An excerpt from Becoming a Doctors’ Doctor: A Memoir.
After about six months of my residency in internal medicine, I began to feel something was missing, though at the time I couldn’t quite put my finger on it. Then, after a series of general medicine rotations, I started an elective in gastroenterology. This was a game-changer. Enter Dr. Bill Kiely, psychiatrist and chief of the consultation service to medicine. I had never met a physician, let alone a psychiatrist, like him before this time. He appeared on the ward, asked me to summarize my patients, then said: “Let’s go meet these fine folks, and I’ll see if I can help.” We walked together into the multi-bedded room, and the first thing he looked for was two chairs so that both he and I could take a seat by the patient’s bedside. What this magnificent man taught me is best conveyed by three pivotal takeaways.
First, yes, we’re the doctors here, and we need to figure out what’s wrong and fix things, but in order to do that, we should be at the patient’s level, not standing over and looking down on them and making them feel more diminished than they already are by laying sick in their bed.
Second, start your initial encounter with your patient by asking an open-ended question beyond: “What brings you to the hospital today?” or: “How are you feeling this morning?” Instead, Dr. Kiely would ask: “Tell me about yourself …” All of my patients were stunned by this question and would respond with a frown or a gesture of “huh?” to which he would say: “Let me help you. I’d like to get to know you a little bit. Can you tell me what you do for a living?” But then he waited for a response before asking the next question, then waited again. He talked to my patients as if he had all the time in the world. They opened up about what was going on in their lives before they started to get the awful cramping in their bellies or bloody diarrhea or vomiting or high fever and sweating, common medical symptoms of GI distress.

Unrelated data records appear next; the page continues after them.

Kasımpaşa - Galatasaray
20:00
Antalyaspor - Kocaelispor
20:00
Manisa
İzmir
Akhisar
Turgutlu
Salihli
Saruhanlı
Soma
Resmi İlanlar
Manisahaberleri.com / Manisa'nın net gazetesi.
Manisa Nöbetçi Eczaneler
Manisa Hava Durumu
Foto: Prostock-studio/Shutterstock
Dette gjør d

And third, that your patients are much more than their medical symptoms. You have to understand the context of their lives and how much factors like fractious or distant relationships with family members, unemployment, loneliness, religion, ethnicity, trauma, and so forth round out the picture. You need to treat the patient, not just the signs and symptoms of their illness.
I then was able to pinpoint what was missing in my training and the source of my frustration. Not only was this kind of psycho-social thinking rather foreign in internal medicine training of the 1960s, but it was almost impossible to put into action. There was no time, and you’d never be able to move onto your next patient, who was often critically ill and emergent. You needed to ask rapid-fire questions, complete your physical examination, and get on with your treatment plan.

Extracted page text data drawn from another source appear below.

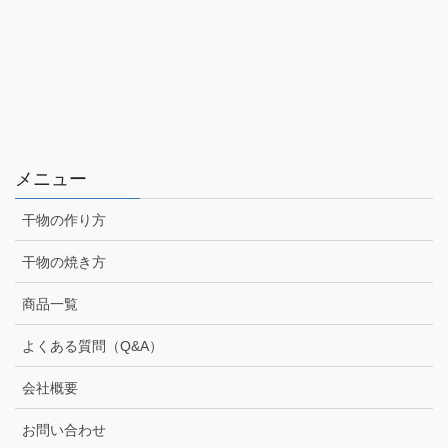
メニュー
干物の作り方
干物の焼き方
商品一覧
よくある質問（Q&A）
会社概要
お問い合わせ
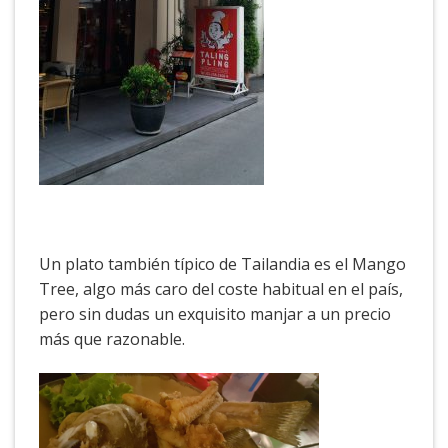
Un plato también típico de Tailandia es el Mango
Tree, algo más caro del coste habitual en el país,
pero sin dudas un exquisito manjar a un precio
más que razonable.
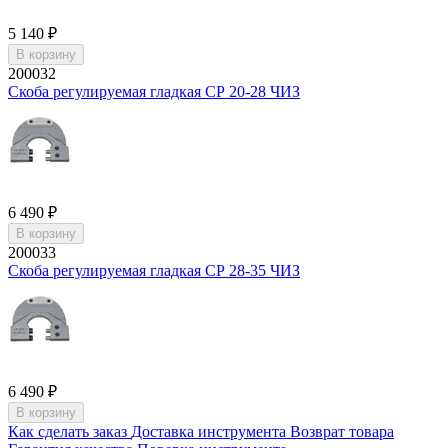
5 140 ₽
В корзину
200032
Скоба регулируемая гладкая СР 20-28 ЧИЗ
6 490 ₽
В корзину
200033
Скоба регулируемая гладкая СР 28-35 ЧИЗ
6 490 ₽
В корзину
Как сделать заказ
Доставка инструмента
Возврат товара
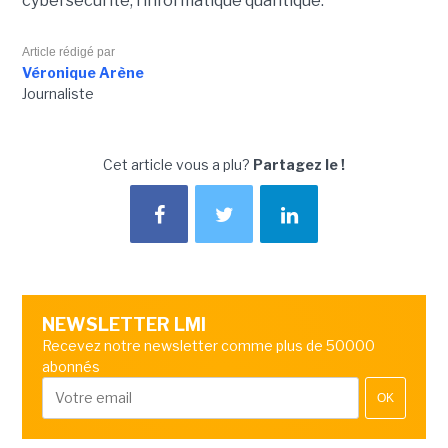
cybersécurité, l’informatique quantique.
Article rédigé par
Véronique Arène
Journaliste
Cet article vous a plu?
Partagez le !
NEWSLETTER LMI
Recevez notre newsletter comme plus de 50000
abonnés
OK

In addition to this gnawing feeling that I’ve just explained, there was another thing on my mind, and this was not a complaint about internal medicine, indeed just the opposite. It was internal medicine that exposed me to suicide, more precisely, patients who had attempted suicide, and I learned how to treat them and often save their lives. But still, there were too many times where we didn’t save their lives, and this troubled me.
I treated many patients who had made serious suicide attempts. Overdoses of powerful sleeping medications and other barbiturates were not uncommon and lethal in high doses, and many of these patients died under my watch in our medical intensive care units without ever regaining consciousness. But despite my limited understanding of suicide in those days, and my busyness with treating my patients’ catastrophic medical problems, I struggled with the “whys” – why would such a beautiful young person want to die? What was so wrong with their life? Why do people lose hope? Walking out of the ICU into the waiting room and talking to their anguished relatives – their girlfriend or husband or mom or dad – was tough, and I had minimal training in this most vital dimension of being a doctor, the art of medicine. I was fortunate to have a number of compassionate attending physicians who were my role models. Their gift was helping me say: “I’m sorry … Sandra’s coma has deepened overnight and her blood pressure is falling” or “I’m very sorry… your husband died a few minutes ago… I’m sorry.”

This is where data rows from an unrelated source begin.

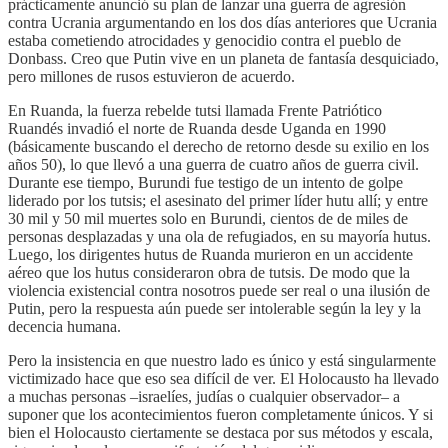
prácticamente anunció su plan de lanzar una guerra de agresión
contra Ucrania argumentando en los dos días anteriores que Ucrania
estaba cometiendo atrocidades y genocidio contra el pueblo de
Donbass. Creo que Putin vive en un planeta de fantasía desquiciado,
pero millones de rusos estuvieron de acuerdo.
En Ruanda, la fuerza rebelde tutsi llamada Frente Patriótico
Ruandés invadió el norte de Ruanda desde Uganda en 1990
(básicamente buscando el derecho de retorno desde su exilio en los
años 50), lo que llevó a una guerra de cuatro años de guerra civil.
Durante ese tiempo, Burundi fue testigo de un intento de golpe
liderado por los tutsis; el asesinato del primer líder hutu allí; y entre
30 mil y 50 mil muertes solo en Burundi, cientos de de miles de
personas desplazadas y una ola de refugiados, en su mayoría hutus.
Luego, los dirigentes hutus de Ruanda murieron en un accidente
aéreo que los hutus consideraron obra de tutsis. De modo que la
violencia existencial contra nosotros puede ser real o una ilusión de
Putin, pero la respuesta aún puede ser intolerable según la ley y la
decencia humana.
Pero la insistencia en que nuestro lado es único y está singularmente
victimizado hace que eso sea difícil de ver. El Holocausto ha llevado
a muchas personas –israelíes, judías o cualquier observador– a
suponer que los acontecimientos fueron completamente únicos. Y si
bien el Holocausto ciertamente se destaca por sus métodos y escala,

I realized that training in psychiatry would give me the opportunity to understand suicide far better, and hopefully allow me to make a difference at an earlier stage. My exposure to psychiatry in medical school was clearly not enough. I was ill-equipped to fully grasp when individuals begin to have thoughts of suicide and when those thoughts progress into planning or researching methods – and then acting on them. As I thought back to the numbers of dead-on-arrival patients that I attended to in Detroit – dead by overdoses, self-inflicted gunshot wounds or stabbings, electrocution, asphyxia, drowning or jumping from tall buildings – I knew that I wanted to do more than pronounce people and fill out death certificates. Becoming a psychiatrist could help me save some of these despairing souls.